Genzyme purchases 344,448 shares of common stock per an investor rights agreement

Kelsey Kaustinen
CAMBRIDGE, Mass.—RNAi therapeutics company Alnylam Pharmaceuticals, Inc. has announced that Genzyme, a Sanofi company, has exercised its right to purchase 344,448 unregistered shares of Alnylam’s common stock, per the terms of an investor rights agreement signed between the companies January 11 of this year. The shares became available for purchase following Alnylam’s issuance of shares of common stock to Merck in conjunction with the former’s acquisition of Sirna Therapeutics.
 
Alnylam and Genzyme established a collaboration to develop and commercialize RNAi therapeutics as genetic medicines in January. In partial consideration for the rights Genzyme received and pursuant to the terms of a stock purchase agreement, Genzyme purchased 8,766,338 shares of newly issued Alnylam common stock at a purchase price of roughly $80 per share, and paid Alnylam $700 million in aggregate cash consideration.
 
Per the terms of the investor rights agreement, Genzyme has the right to buy additional shares to maintain its ownership percentage of Alnylam common stock, and on March 25, the company purchased those additional shares at $66.88 per share, and paid Alnylam roughly $23 million.
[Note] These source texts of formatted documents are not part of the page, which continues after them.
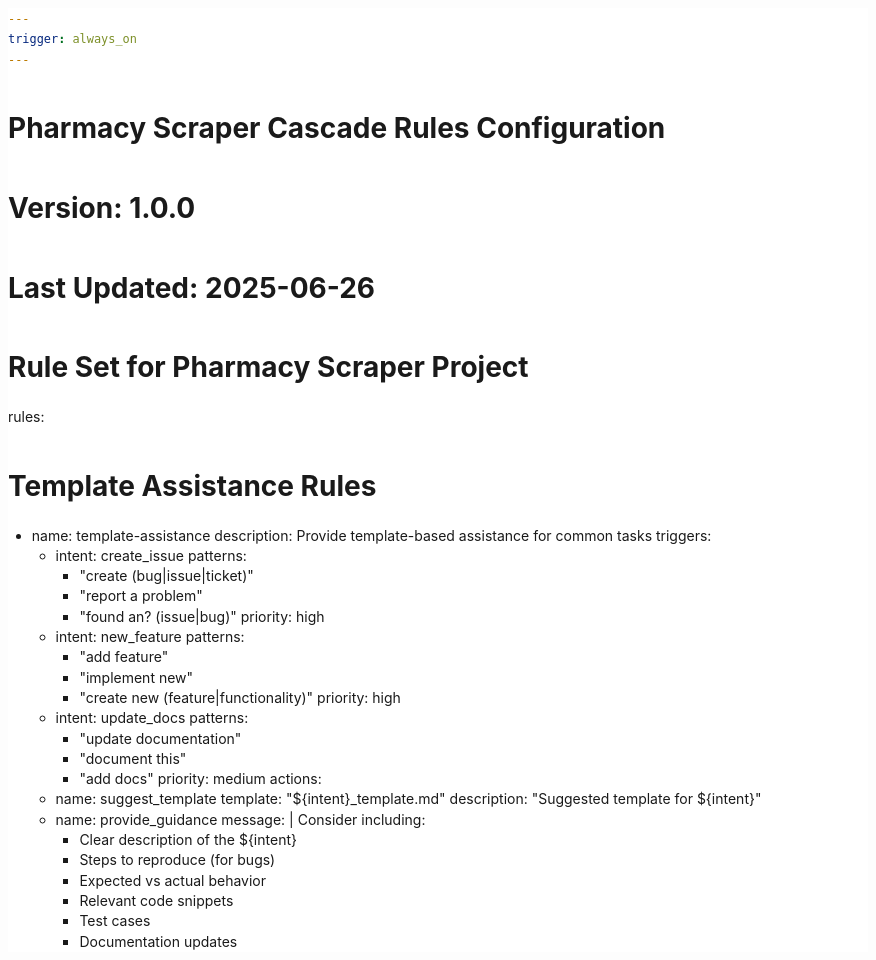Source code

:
```yaml
---
trigger: always_on
---
```


# Pharmacy Scraper Cascade Rules Configuration
# Version: 1.0.0
# Last Updated: 2025-06-26

# Rule Set for Pharmacy Scraper Project
rules:
  # Template Assistance Rules
  - name: template-assistance
    description: Provide template-based assistance for common tasks
    triggers:
      - intent: create_issue
        patterns: 
          - "create (bug|issue|ticket)"
          - "report a problem"
          - "found an? (issue|bug)"
        priority: high
      - intent: new_feature
        patterns:
          - "add feature"
          - "implement new"
          - "create new (feature|functionality)"
        priority: high
      - intent: update_docs
        patterns:
          - "update documentation"
          - "document this"
          - "add docs"
        priority: medium
    actions:
      - name: suggest_template
        template: "${intent}_template.md"
        description: "Suggested template for ${intent}"
      - name: provide_guidance
        message: |
          Consider including:
          - Clear description of the ${intent}
          - Steps to reproduce (for bugs)
          - Expected vs actual behavior
          - Relevant code snippets
          - Test cases
          - Documentation updates
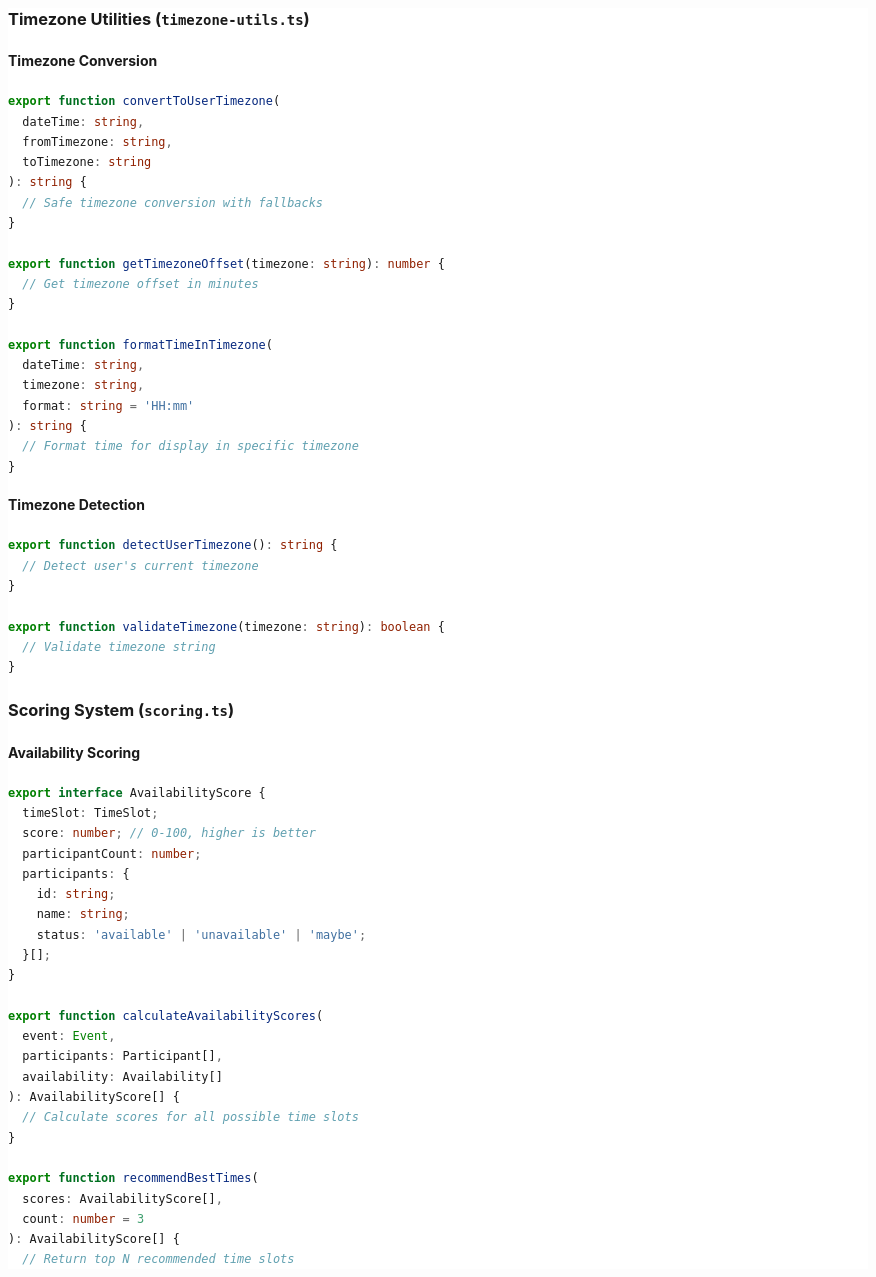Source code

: ### Timezone Utilities (`timezone-utils.ts`)

#### Timezone Conversion
```typescript
export function convertToUserTimezone(
  dateTime: string,
  fromTimezone: string,
  toTimezone: string
): string {
  // Safe timezone conversion with fallbacks
}

export function getTimezoneOffset(timezone: string): number {
  // Get timezone offset in minutes
}

export function formatTimeInTimezone(
  dateTime: string,
  timezone: string,
  format: string = 'HH:mm'
): string {
  // Format time for display in specific timezone
}
```

#### Timezone Detection
```typescript
export function detectUserTimezone(): string {
  // Detect user's current timezone
}

export function validateTimezone(timezone: string): boolean {
  // Validate timezone string
}
```

### Scoring System (`scoring.ts`)

#### Availability Scoring
```typescript
export interface AvailabilityScore {
  timeSlot: TimeSlot;
  score: number; // 0-100, higher is better
  participantCount: number;
  participants: {
    id: string;
    name: string;
    status: 'available' | 'unavailable' | 'maybe';
  }[];
}

export function calculateAvailabilityScores(
  event: Event,
  participants: Participant[],
  availability: Availability[]
): AvailabilityScore[] {
  // Calculate scores for all possible time slots
}

export function recommendBestTimes(
  scores: AvailabilityScore[],
  count: number = 3
): AvailabilityScore[] {
  // Return top N recommended time slots
```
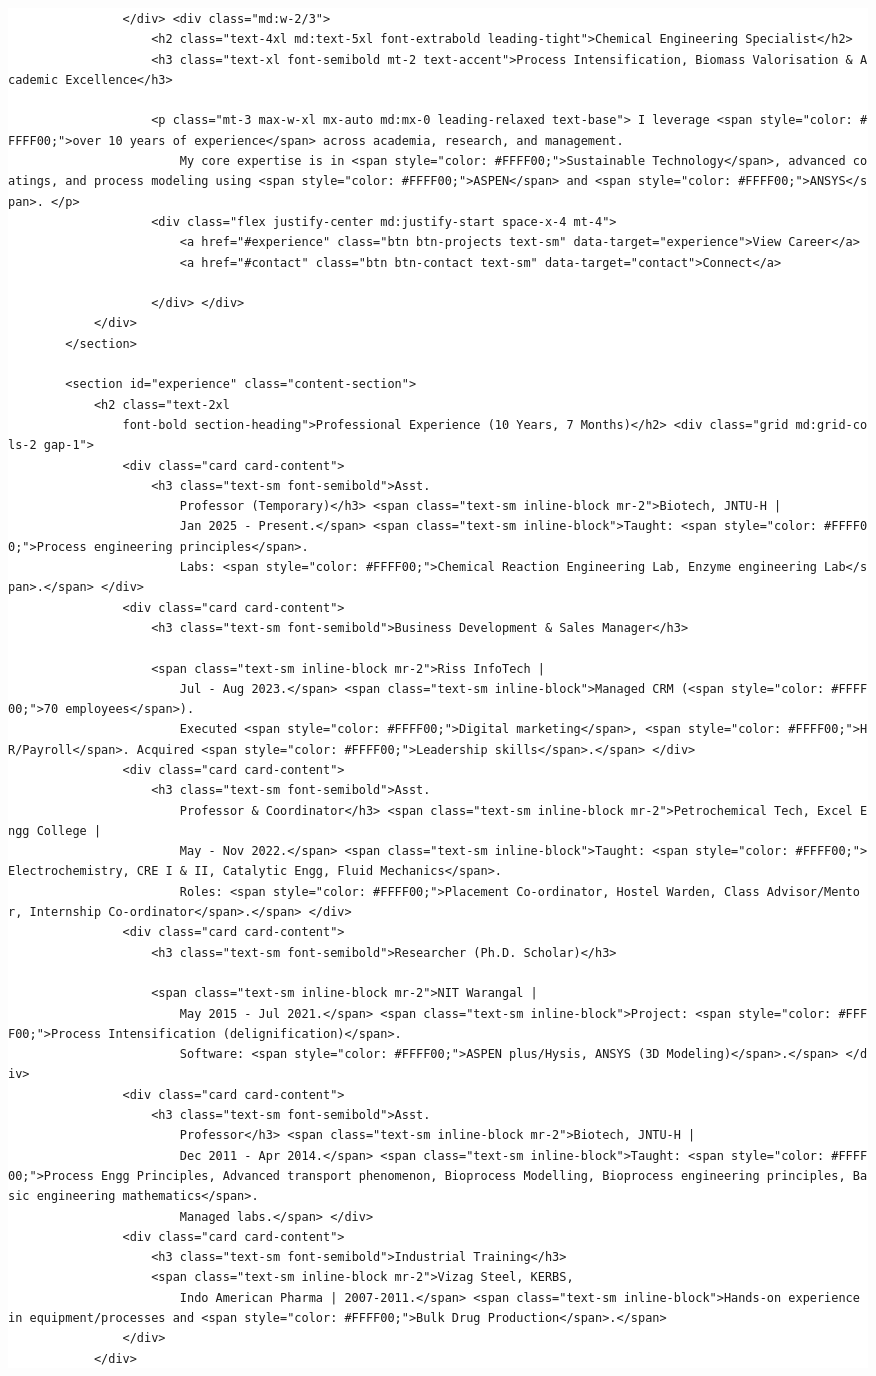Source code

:                     </div> <div class="md:w-2/3">
                        <h2 class="text-4xl md:text-5xl font-extrabold leading-tight">Chemical Engineering Specialist</h2>
                        <h3 class="text-xl font-semibold mt-2 text-accent">Process Intensification, Biomass Valorisation & Academic Excellence</h3>
          
                        <p class="mt-3 max-w-xl mx-auto md:mx-0 leading-relaxed text-base"> I leverage <span style="color: #FFFF00;">over 10 years of experience</span> across academia, research, and management.
                            My core expertise is in <span style="color: #FFFF00;">Sustainable Technology</span>, advanced coatings, and process modeling using <span style="color: #FFFF00;">ASPEN</span> and <span style="color: #FFFF00;">ANSYS</span>. </p>
                        <div class="flex justify-center md:justify-start space-x-4 mt-4">
                            <a href="#experience" class="btn btn-projects text-sm" data-target="experience">View Career</a>
                            <a href="#contact" class="btn btn-contact text-sm" data-target="contact">Connect</a>
    
                        </div> </div>
                </div>
            </section>

            <section id="experience" class="content-section">
                <h2 class="text-2xl 
                    font-bold section-heading">Professional Experience (10 Years, 7 Months)</h2> <div class="grid md:grid-cols-2 gap-1">
                    <div class="card card-content">
                        <h3 class="text-sm font-semibold">Asst.
                            Professor (Temporary)</h3> <span class="text-sm inline-block mr-2">Biotech, JNTU-H |
                            Jan 2025 - Present.</span> <span class="text-sm inline-block">Taught: <span style="color: #FFFF00;">Process engineering principles</span>.
                            Labs: <span style="color: #FFFF00;">Chemical Reaction Engineering Lab, Enzyme engineering Lab</span>.</span> </div>
                    <div class="card card-content">
                        <h3 class="text-sm font-semibold">Business Development & Sales Manager</h3>
                   
                        <span class="text-sm inline-block mr-2">Riss InfoTech |
                            Jul - Aug 2023.</span> <span class="text-sm inline-block">Managed CRM (<span style="color: #FFFF00;">70 employees</span>).
                            Executed <span style="color: #FFFF00;">Digital marketing</span>, <span style="color: #FFFF00;">HR/Payroll</span>. Acquired <span style="color: #FFFF00;">Leadership skills</span>.</span> </div>
                    <div class="card card-content">
                        <h3 class="text-sm font-semibold">Asst.
                            Professor & Coordinator</h3> <span class="text-sm inline-block mr-2">Petrochemical Tech, Excel Engg College |
                            May - Nov 2022.</span> <span class="text-sm inline-block">Taught: <span style="color: #FFFF00;">Electrochemistry, CRE I & II, Catalytic Engg, Fluid Mechanics</span>.
                            Roles: <span style="color: #FFFF00;">Placement Co-ordinator, Hostel Warden, Class Advisor/Mentor, Internship Co-ordinator</span>.</span> </div>
                    <div class="card card-content">
                        <h3 class="text-sm font-semibold">Researcher (Ph.D. Scholar)</h3>
                    
                        <span class="text-sm inline-block mr-2">NIT Warangal |
                            May 2015 - Jul 2021.</span> <span class="text-sm inline-block">Project: <span style="color: #FFFF00;">Process Intensification (delignification)</span>.
                            Software: <span style="color: #FFFF00;">ASPEN plus/Hysis, ANSYS (3D Modeling)</span>.</span> </div>
                    <div class="card card-content">
                        <h3 class="text-sm font-semibold">Asst.
                            Professor</h3> <span class="text-sm inline-block mr-2">Biotech, JNTU-H |
                            Dec 2011 - Apr 2014.</span> <span class="text-sm inline-block">Taught: <span style="color: #FFFF00;">Process Engg Principles, Advanced transport phenomenon, Bioprocess Modelling, Bioprocess engineering principles, Basic engineering mathematics</span>.
                            Managed labs.</span> </div>
                    <div class="card card-content">
                        <h3 class="text-sm font-semibold">Industrial Training</h3>
                        <span class="text-sm inline-block mr-2">Vizag Steel, KERBS, 
                            Indo American Pharma | 2007-2011.</span> <span class="text-sm inline-block">Hands-on experience in equipment/processes and <span style="color: #FFFF00;">Bulk Drug Production</span>.</span>
                    </div>
                </div>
With this purchase, Genzyme will maintain its current ownership level of approximately 12 percent.
 
“Our transformational alliance with Genzyme is off to a great start, and we look forward to a close strategic relationship for many years to come,” Laurence Reid, Ph.D., senior vice president and chief business officer of Alnylam, commented in a press release. “This additional investment in Alnylam represents a continued endorsement of their commitment to our collaborative efforts as we work together to develop and commercialize RNAi therapeutics as genetic medicines.”
 
The RNAi agreement covers a range of compounds, and stipulates that Alnylam retains products rights in North America and Western Europe while Genzyme will be granted rights to pipeline programs in the rest of the world. Its rights will be structured as an opt-in, which is triggered when human proof of concept is reached. Alnylam will have development control for all programs prior to the opt-in and will maintain control for all programs in its territory.
 
Genzyme will opt-in to one compound, patisiran (ALN-TTR02), at the closing of the transaction for its territories, with Alnylam retaining full product rights in its territories. The companies will also expand their existing collaboration on ALN-TTRsc, an RNAi therapeutic in a Phase 2 trial for the treatment of ATTR patients with TTR amyloid cardiomyopathy; this compound will be co-developed and co-promoted in North America and Western Europe, with Genzyme developing and commercializing it in its territories.
 
Genzyme also has rights to Alnylam’s current “5x15” programs and the right to either co-develop and co-promote ALN-AT3 for treating hemophilia and other rare bleeding disorders in Alnylam’s territory (with Alnylam retaining development and commercialization control), or obtain a global license to ALN-AS1 for treating hepatic porphyrias. Genzyme will exercise its right once both programs complete human proof of concept.